> _Records supplied_:
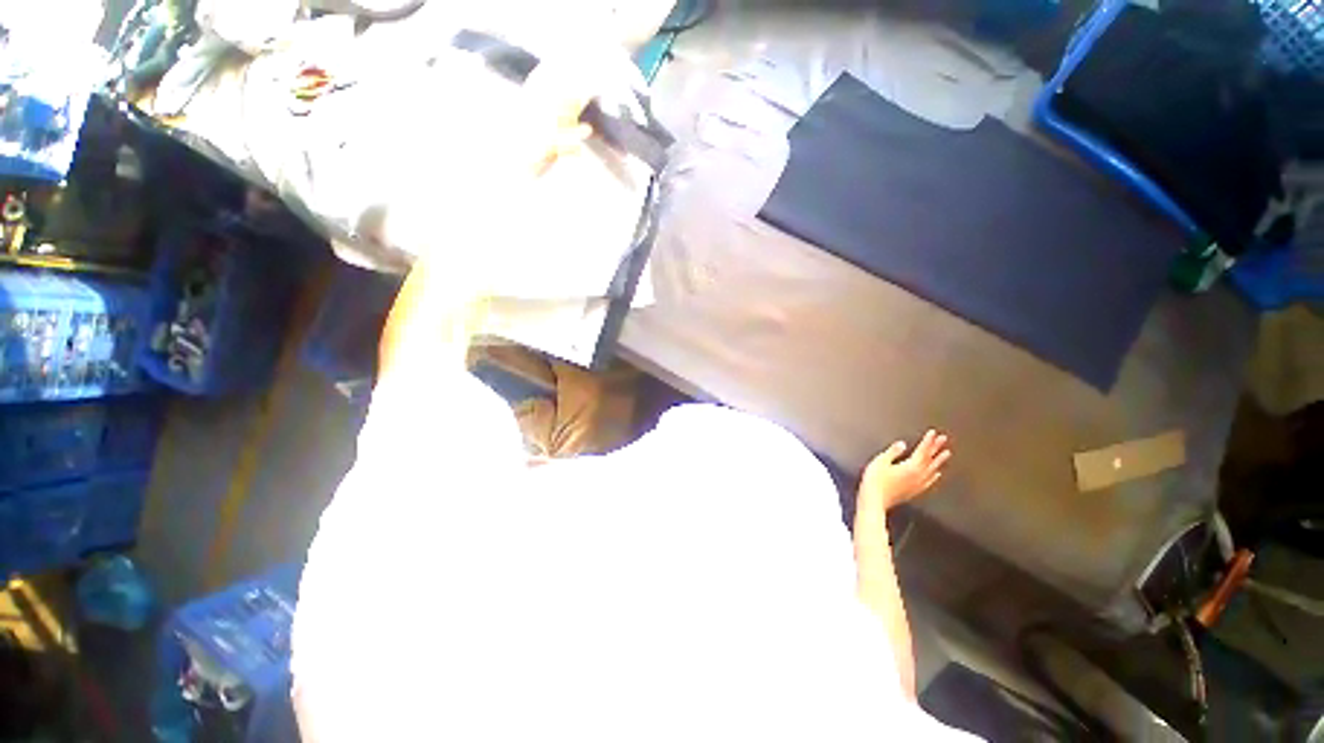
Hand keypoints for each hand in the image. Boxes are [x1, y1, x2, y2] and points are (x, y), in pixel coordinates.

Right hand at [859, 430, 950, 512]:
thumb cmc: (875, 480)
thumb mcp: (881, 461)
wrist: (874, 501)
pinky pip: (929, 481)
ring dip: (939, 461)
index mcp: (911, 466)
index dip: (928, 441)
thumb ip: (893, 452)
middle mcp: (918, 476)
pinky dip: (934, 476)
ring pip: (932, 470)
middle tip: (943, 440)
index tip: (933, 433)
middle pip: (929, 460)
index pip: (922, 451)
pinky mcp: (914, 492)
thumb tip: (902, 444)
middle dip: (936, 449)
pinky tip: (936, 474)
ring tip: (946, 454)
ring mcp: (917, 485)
---
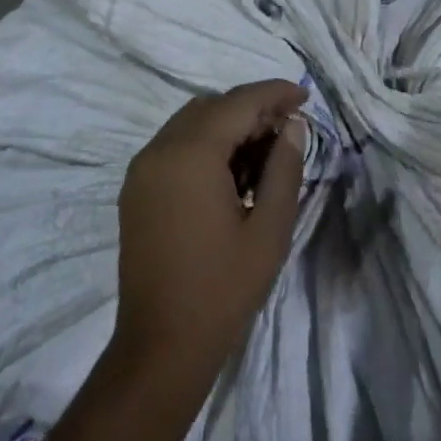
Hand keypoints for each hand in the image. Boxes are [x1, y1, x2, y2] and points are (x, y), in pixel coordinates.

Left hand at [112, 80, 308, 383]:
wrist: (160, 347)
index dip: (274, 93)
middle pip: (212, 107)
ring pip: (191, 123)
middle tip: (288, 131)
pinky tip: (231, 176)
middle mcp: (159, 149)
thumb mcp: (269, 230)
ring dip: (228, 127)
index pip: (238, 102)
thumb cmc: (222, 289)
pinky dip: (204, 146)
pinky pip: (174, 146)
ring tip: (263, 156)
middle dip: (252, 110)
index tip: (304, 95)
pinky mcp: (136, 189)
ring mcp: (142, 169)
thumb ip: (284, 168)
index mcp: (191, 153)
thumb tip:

> _Work to be completed_: Filter the listing above, keeping only the lines with "thumb".

> _Answer box_:
thumb cmc: (875, 480)
thumb mcp: (881, 461)
thumb ip: (893, 452)
thumb tip: (902, 444)
thumb mcp: (269, 230)
thumb cmc: (222, 289)
thumb ip: (284, 168)
thumb tip:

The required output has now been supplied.